This is not your usual legal thriller and Sid Kaplan is definitely not your usual legal thriller lawyer/protagonist. Sid--and the story he inhabits--are far removed from the cases and legal beagles created by authors like John Grisham, Scott Turow, John Lescroart and Michael Connelly.
Sid was once riding high as a prominent New York defense attorney, but then he crashed and burned in the wake of too much booze and coke. He's now cleaned up his act and is attempting to claw his way back, but his one-man practice is pitiful in the extreme. Then, however, a woman named Thelma Barrow begs Sid to take the case of her daughter, Priscilla, a white woman who is accused of murdering her drug-dealing black husband. Thelma can't afford to pay much, but Sid realizes that the publicity generated by a high-profile trial could put him back on the fast track to fame and fortune.
Sid agrees to meet with Priscilla who's in jail on Riker's Island and it's immediately clear that Priscilla, a tough, street-wise and very sexy babe, is going to be nothing but trouble. She admits to shooting her husband but is claiming self-defense. Actually, Sid couldn't care less whether she was justified or not in pulling the trigger, and as the evidence against his client accumulates, Sid carefully schools Priscilla in how the killing might have gone down in a way that will square her claim of self-defense with the evidence that is piling up against her.
Sid is assisted in the defense by his two closest friends, Caleb Talbot, who serves as his investigator, and Julie Gills, who works as his office manager. All three are badly wounded souls, but they form a bond so tight that they not only work together, they all live together.

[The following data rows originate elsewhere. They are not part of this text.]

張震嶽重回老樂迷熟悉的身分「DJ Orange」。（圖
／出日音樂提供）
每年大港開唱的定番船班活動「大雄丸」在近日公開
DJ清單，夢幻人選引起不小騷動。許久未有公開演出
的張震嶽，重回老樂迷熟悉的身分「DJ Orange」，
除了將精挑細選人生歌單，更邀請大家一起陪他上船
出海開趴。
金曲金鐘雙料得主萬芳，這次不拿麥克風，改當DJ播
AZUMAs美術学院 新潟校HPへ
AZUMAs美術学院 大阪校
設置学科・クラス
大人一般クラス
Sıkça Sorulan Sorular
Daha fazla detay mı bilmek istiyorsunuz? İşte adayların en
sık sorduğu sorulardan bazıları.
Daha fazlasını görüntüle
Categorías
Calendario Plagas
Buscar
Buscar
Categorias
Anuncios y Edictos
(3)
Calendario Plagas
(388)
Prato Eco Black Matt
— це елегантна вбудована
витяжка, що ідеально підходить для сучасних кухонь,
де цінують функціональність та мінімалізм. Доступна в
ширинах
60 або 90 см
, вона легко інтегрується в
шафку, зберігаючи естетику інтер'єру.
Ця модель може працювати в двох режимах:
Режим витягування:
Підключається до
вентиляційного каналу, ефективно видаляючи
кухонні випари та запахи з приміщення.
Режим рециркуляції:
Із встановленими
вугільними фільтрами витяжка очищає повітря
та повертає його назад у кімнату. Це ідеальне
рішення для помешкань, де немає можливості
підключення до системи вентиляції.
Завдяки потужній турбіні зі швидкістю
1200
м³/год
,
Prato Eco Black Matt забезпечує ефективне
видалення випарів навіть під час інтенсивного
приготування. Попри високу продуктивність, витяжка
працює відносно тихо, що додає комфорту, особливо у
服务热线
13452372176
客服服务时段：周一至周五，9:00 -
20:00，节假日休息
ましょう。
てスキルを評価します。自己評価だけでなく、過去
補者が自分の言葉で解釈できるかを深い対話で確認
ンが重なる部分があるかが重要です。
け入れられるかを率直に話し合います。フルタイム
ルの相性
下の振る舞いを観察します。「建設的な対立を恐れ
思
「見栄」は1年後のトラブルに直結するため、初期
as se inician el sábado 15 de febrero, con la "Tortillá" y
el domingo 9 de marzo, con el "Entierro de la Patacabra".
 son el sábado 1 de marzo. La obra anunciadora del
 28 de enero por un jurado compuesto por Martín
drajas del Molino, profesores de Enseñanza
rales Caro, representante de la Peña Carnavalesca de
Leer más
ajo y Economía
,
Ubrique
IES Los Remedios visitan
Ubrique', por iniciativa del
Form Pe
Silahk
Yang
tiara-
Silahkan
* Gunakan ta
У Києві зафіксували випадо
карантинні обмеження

To say much more would spoil the twists and turns of a tough, gritty and very surprising story. It doubtless goes without saying that things are not always what they seem and that in taking Priscilla's case, Sid Kaplan may get a lot more than he bargained for. This is a well-written book with interesting and quirky characters that are fully drawn. It should appeal to a wide range of readers who enjoy crime fiction.